**What is expected**
Wherever the string "withHealthCheckEnabled" appears in the records, return the line that holds it.
Information START
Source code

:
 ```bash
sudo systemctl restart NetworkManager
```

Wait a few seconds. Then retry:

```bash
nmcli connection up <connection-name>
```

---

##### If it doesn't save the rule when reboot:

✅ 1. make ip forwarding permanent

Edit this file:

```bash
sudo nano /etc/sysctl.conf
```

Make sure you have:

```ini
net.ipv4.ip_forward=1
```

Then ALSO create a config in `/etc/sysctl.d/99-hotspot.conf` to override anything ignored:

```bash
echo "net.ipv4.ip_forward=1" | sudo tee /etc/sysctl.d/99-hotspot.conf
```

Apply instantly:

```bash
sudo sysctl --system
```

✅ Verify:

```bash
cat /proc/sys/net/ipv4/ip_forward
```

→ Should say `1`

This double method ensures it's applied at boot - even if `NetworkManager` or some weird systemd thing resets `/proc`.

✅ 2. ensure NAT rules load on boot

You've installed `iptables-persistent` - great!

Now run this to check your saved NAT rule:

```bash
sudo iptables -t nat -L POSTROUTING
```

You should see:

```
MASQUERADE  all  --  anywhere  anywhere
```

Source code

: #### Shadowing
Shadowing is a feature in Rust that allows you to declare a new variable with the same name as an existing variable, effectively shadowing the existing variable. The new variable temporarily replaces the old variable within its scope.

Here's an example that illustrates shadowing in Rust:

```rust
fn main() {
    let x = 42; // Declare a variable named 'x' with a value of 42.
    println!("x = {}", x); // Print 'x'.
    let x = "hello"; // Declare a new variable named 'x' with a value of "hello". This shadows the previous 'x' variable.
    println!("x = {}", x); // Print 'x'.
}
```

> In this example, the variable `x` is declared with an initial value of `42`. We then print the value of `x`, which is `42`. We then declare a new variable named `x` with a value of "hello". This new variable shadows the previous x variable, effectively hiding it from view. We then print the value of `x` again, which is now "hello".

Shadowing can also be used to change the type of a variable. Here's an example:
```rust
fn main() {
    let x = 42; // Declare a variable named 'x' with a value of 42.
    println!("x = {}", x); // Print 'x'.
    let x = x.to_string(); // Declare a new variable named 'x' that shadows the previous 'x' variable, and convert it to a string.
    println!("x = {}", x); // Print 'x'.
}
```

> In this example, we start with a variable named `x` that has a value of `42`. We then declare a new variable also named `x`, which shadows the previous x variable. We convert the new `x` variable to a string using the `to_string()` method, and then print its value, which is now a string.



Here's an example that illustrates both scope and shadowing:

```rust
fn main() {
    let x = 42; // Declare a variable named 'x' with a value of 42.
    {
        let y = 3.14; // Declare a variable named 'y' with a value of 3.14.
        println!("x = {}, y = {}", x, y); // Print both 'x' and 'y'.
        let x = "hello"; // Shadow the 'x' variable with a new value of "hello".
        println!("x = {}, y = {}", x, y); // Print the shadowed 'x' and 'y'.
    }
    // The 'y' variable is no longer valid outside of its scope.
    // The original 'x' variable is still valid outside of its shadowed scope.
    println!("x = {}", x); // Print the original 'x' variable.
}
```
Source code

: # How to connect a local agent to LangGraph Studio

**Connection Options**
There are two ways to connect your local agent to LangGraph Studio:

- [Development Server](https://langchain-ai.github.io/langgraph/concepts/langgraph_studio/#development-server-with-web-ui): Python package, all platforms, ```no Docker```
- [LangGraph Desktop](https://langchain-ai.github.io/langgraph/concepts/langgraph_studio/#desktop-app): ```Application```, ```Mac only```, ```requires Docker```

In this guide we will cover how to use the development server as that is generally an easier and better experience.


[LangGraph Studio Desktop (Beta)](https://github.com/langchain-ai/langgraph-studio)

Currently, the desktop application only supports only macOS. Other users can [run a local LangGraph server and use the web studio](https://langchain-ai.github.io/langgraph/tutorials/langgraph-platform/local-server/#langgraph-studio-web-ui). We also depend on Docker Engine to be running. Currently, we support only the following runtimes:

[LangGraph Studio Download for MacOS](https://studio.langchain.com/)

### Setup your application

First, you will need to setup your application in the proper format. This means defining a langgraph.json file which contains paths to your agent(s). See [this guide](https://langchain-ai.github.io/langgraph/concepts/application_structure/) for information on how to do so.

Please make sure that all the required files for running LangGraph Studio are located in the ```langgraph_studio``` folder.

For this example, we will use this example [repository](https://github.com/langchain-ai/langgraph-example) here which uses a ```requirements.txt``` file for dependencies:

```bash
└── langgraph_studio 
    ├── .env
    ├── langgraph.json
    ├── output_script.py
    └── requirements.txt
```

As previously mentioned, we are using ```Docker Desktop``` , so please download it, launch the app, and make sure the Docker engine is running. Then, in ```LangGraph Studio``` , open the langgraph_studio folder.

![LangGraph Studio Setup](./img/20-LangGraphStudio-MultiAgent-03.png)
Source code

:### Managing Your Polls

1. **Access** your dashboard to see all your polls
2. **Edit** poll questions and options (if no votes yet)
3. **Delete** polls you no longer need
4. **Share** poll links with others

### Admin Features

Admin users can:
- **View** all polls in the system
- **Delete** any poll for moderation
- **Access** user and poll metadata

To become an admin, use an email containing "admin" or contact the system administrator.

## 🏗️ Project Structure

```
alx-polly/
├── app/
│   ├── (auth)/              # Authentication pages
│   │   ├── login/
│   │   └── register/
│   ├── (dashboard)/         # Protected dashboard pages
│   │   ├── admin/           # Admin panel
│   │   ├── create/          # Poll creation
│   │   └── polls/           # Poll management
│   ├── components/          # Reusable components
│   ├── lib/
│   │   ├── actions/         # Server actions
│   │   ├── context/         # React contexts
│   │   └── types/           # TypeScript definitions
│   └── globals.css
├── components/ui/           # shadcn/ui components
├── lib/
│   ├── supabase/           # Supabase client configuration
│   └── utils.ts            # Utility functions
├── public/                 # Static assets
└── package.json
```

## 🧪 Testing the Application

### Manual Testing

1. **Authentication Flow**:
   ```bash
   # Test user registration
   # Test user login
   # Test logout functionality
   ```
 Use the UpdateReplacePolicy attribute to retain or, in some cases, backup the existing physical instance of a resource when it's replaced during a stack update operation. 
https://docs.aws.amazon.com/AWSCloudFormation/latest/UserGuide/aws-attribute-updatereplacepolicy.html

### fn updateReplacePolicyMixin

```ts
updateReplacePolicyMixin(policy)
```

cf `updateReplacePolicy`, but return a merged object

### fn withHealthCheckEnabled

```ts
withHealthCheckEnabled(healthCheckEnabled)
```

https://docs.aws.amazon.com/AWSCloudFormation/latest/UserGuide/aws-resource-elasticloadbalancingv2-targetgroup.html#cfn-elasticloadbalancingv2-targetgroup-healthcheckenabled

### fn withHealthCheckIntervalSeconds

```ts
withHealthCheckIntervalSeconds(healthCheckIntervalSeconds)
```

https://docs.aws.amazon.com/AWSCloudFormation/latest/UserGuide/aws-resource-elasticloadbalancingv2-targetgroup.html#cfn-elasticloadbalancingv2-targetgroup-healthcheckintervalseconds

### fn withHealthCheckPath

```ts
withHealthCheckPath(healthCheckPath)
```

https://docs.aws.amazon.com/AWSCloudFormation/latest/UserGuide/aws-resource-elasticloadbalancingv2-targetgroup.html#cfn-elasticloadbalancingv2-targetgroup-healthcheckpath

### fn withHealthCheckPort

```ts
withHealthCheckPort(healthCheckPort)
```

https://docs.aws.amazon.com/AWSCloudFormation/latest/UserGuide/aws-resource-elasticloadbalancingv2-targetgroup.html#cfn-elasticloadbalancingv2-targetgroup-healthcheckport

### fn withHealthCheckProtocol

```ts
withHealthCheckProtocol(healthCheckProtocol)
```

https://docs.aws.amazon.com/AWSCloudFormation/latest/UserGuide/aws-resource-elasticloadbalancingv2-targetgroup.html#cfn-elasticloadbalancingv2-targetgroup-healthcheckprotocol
Information END
**Response to this task**
### fn withHealthCheckEnabled
withHealthCheckEnabled(healthCheckEnabled)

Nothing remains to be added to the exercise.